Old Mill alum leaves hometown team as part of deal for Bud Norris

  • Old Mill alum Josh Hader had quickly become one of the Orioles' most promising prospects after being drafted in the 19th round in 2012.
Old Mill alum Josh Hader had quickly become one of the Orioles'… (Courtesy of FotoJoe Photography )
July 31, 2013|By Dan Connolly | The Baltimore Sun

Minor league lefty Josh Hader came off the field in West Virginia this afternoon to learn that he had been sent to the Houston Astros organization with outfielder L.J. Hoes in the Orioles’ non-waiver trade deadline deal for Bud Norris.

The 19-year-old Hader, who grew up in Millersville and graduated from Old Mill in 2012, said he was shocked to hear he had been traded from his hometown team.

“It’s pretty crazy. I wasn’t expecting it, but it happened,” said Hader, who was 3-6 with a 2.65 ERA in 17 starts this season for Low-A Delmarva. “I mean, it’s kind of [disappointing] not being around home anymore, everything is so close. But this is a business and it happens. It’s a pretty exciting journey I am on now.”
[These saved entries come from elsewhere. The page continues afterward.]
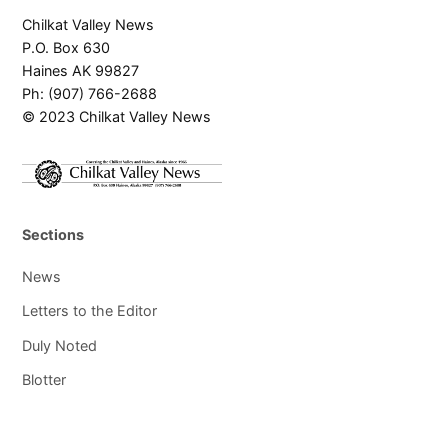
Chilkat Valley News
P.O. Box 630
Haines AK 99827
Ph: (907) 766-2688
© 2023 Chilkat Valley News
Sections
News
Letters to the Editor
Duly Noted
Blotter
The news was so fresh that he hadn’t yet heard from the Astros when reached by phone and he didn't know know exactly where he’ll be heading to pitch. He just had time to say goodbye to his teammates.

“Pretty much everybody is wishing me good luck and saying, ‘See you later.’” Hader said. “It’s a great group of guys I’ve played with and it’s been a fun time playing for Delmarva and meeting more people.”

Hader was taken in the 19th round of the 2012 draft after being scouted by the Orioles’ Dean Albany. He signed for $40,000, instead of going to Anne Arundel Community College. Under organizational instruction, he began using a three-quarters delivery and he picked up several ticks on his fastball. At 6-foot-3, and a lanky 160, he could hit mid-90s with his fastball. He struck out 79 batters while walking 42 in 85 innings this year.

Now, he’ll be taking his talents to the Astros organization.

“I don’t really know what to think about it,” he said. “I’m sure it will sink in when I am heading to wherever I’m headed.”